I disagreed until I remembered this: when I was little, she bought this really beautiful globe and all of the countries were made out of different stones. We used to look at that globe everyday when I was little and talk about all the places that we would go. I stayed on that trip because of that. I had to stay through the rest of my trip to honor that memory, and I’m really glad that I did.
Her funeral was the day after we flew home from London about a week later. Those two days were in the "Top 10 Worse Days of My Life." The day we flew home was terrible for a billion reasons like cancelled flights and annoying people seated next to me, but the actual day of her funeral was so much worse than the burden of traveling. Even on the day traveling home, I knew it would be worse as I sat for six hours in the Chicago airport. When I was sitting there, I noticed that the gate next to me was heading to Edinburgh, Scotland (favorite city of my trip) and all I wanted was to go through that gate and forget what was happening in my real life.
Last week, she would have been 92. I think because I was gone when she took a turn for the worse that I’ve had trouble processing her death.
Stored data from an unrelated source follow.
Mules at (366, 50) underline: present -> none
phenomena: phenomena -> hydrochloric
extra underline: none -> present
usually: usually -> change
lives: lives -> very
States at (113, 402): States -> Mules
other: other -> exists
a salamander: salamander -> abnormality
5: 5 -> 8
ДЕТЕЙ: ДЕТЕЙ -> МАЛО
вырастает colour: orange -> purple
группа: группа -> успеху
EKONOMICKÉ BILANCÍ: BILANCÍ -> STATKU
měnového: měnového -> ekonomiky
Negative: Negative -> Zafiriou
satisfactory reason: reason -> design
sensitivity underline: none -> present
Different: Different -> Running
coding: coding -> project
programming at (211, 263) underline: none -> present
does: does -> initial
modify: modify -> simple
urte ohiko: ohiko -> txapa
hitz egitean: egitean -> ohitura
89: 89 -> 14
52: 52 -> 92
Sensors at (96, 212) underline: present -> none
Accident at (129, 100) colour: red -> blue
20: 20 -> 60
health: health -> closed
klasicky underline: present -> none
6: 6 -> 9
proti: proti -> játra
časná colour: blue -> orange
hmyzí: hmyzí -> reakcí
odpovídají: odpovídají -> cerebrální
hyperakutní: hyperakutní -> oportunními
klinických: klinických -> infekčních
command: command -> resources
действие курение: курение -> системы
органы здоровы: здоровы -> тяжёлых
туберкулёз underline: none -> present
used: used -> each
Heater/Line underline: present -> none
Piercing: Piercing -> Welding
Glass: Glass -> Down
It will be a year in July and I still haven't fully gotten over everything that happened. I think only time will heal this wound.
Being the youngest of the grandchildren by a lot of years, I always felt that we shared a special bond. She was so much more than just a grandmother to me. She knew me as well as my parents and spent probably just as much time with me. Pretty much everyday after school, I would go to her house and do homework even when I was in high school. When I was busy as a junior and senior, I still managed to spend a couple of afternoons a week with her. Then I went to college and I saw less of her, but I thought of her often. I even called her when I knew I wouldn't be home for a while. A weekend home from college always included a visit to Maw Maw’s, and now suddenly, it doesn’t.
Now, I will give any reason to not go into that house. It’s really weird to go into your grandparent’s house and not see them there. It’s somewhat unsettling and it's just really strange. To see dust settled, the fridge empty, and the TV, the air conditioner, and the lights off.
When my grandmother died, I was/am officially grandparent-less. I spent my whole life being grandfather-less, but now, I have no grandparents at all. And it sucks. When you have no more grandparents left, it’s like the childhood chapter of your life officially closes and you’re really becoming an adult now. A year into this journey of try to be an adult, I don’t like it, but that’s another story.
So, I have a proposition for those of you reading this: hold on to your grandparents tight. Love them and visit them and cherish them. There are so many things I wish I could've asked my Maw Maw about and learned from her. I wish she could've taught me about quilting and crocheting and that I could've talked to her more about her time in high school since we went to the all-girls Catholic school and talked to her about all of the amazing historical events that she lived through in her 91 years. I wish we had more time, and I will always wish that. And if you have more time with your grandparents, don’t take that for granted.
And to my Maw Maw, I love you so much and I miss you everyday. Thank you for always being the best babysitter. Thank you for letting me eat M&Ms and Fruit Loops for breakfast as a 5 year old because “that’s what she wanted” as you told my mom. Thank you for keeping that 60-plus page scrapbook of my life. I just wish you were here now to see all the amazing things I’ve done and gotten to put in it since you’ve been gone. Thank you for inspiring me with your love and your faith in God and your devotion to Catholicism. Most of all, thank you for playing such a big role in my life and for being the greatest grandma who has ever lived. I mean, who else can say that their grandma used to wear a shirt that said “Squirrels Gone Wild” featuring squirrels in bikinis?